Поэтому межгосударственные различия дополняются более острыми внутринациональными. Таджикский Худжанд – скорее узбекский. А узбекский Самарканд – во многом наоборот. Помогут ли тут карты? Сегодня подобные вопросы встают ребром, стимулируя отъезд наиболее обозленных, проигравших на своей «исконной» земле.
Мы говорим о приграничных столкновениях по «киргизской» дороге в «таджикский» Ворух. И не только о них. На границах стран Средней Азии происходит более 10 столкновений в год. Многое ли объяснят подробности, которые каждая из сторон трактует по-своему?
Относительно новой локальной горячей точкой становится памирский Бадахшан. Он отличается от остального Таджикистана не только этнически, но и устойчивыми связями с афганскими наркодельцами.
А заодно особой надеждой на «бобо Нигулая». Николаем, судя по всему, звали запомнившегося памирцам русского освободителя от «зловредных китайцев» и прочих притеснителей начала 1890-х годов.
Парадокс состоит в том, что тогдашнее освобождение может аукнуться нам сегодня. По сумме историко-политических обстоятельств. Тех, которые обострил 1991 год.
Их может обратить против нас материально и политически стимулируемая исламистская неприкаянность. Стимулируемая прежде всего издалека. С приглашением в путь, проторенный не только гастарбайтерами и наркокурьерами, но и религиозными экстремистами.
Нужны ли примеры? Не будем ими пугать. Жизненная потребность большинства мигрантов в своей мирной репутации останавливает большинство радикалов. Порукой тому внутриобщинная «гигиена», ибо вне здешней общины ни один мигрант себя не видит. Хотя исключение может найтись на любое правило.
Великий отечественный вопрос «что делать?» предполагает как минимум четыре конспективных ответа.
Первый: социальная динамика внутри страны требует прояснения, насколько и где нам нужны гастарбайтеры. Не влияют ли они на перспективы собственного трудоспособного населения, привыкающего к разнице зарплат для своих и приезжих? Эти и производные от них различия касаются приоритета социальной политики государства над экономикой – часто местной, если не местечковой.
Второй: принципиальная задача состоит в перенацеливании миграционных потоков на восточные просторы страны. Их замкнутость столичными стройками, рынками, а часто и угодьями нуворишей не соответствует национальным интересам России. Своих «автономий-эмиратов» они на Дальнем Востоке не создадут, но для тамошнего русского населения будут привычнее хотя бы по остаточной исторической памяти. А главнее – безопаснее для этнически, социально и политически «не простых мегаполисов страны».

- [Собранные данные]
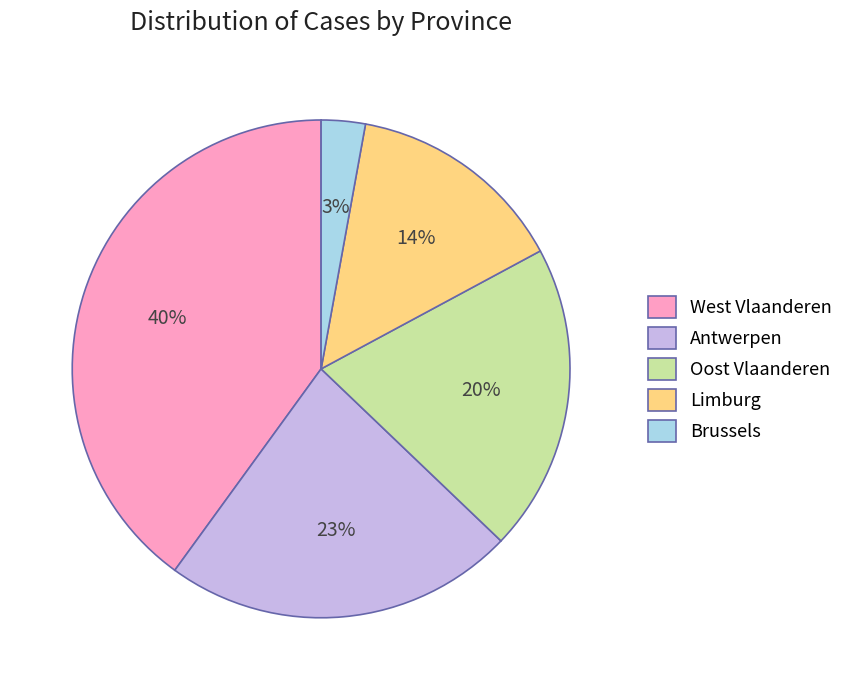

How many slices are in this pie chart?

5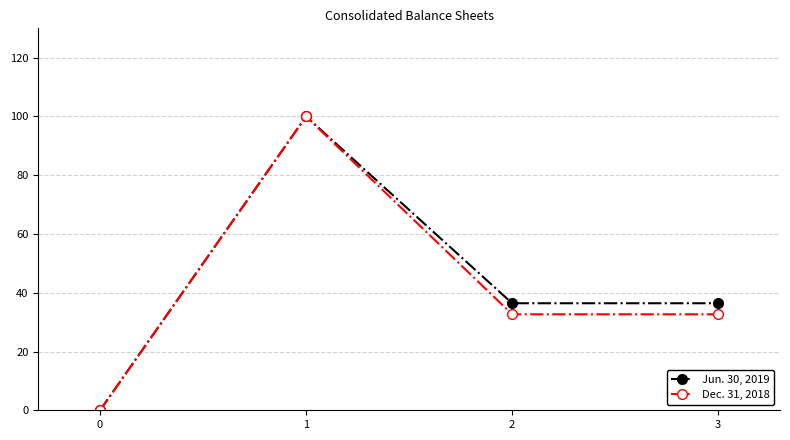

How many lines are shown in the chart?

2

- [Что сделать]
A. Сколько столкновений в год, по словам фрагмента, происходит на границах стран Средней Азии?
B. Перепишите из фрагмента отрывок, начиная со слов «А заодно особой» и заканчивая словами «начала 1890-х годов.».
C. Перечислите всех, кем, согласно фрагменту, проторен путь, в который приглашает исламистская неприкаянность.
Данные здесь ни при чём.

- [Решения]
A. Более 10 столкновений в год.

B.
А заодно особой надеждой на «бобо Нигулая». Николаем, судя по всему, звали запомнившегося памирцам русского освободителя от «зловредных китайцев» и прочих притеснителей начала 1890-х годов.

C. Гастарбайтеры, наркокурьеры, религиозные экстремисты.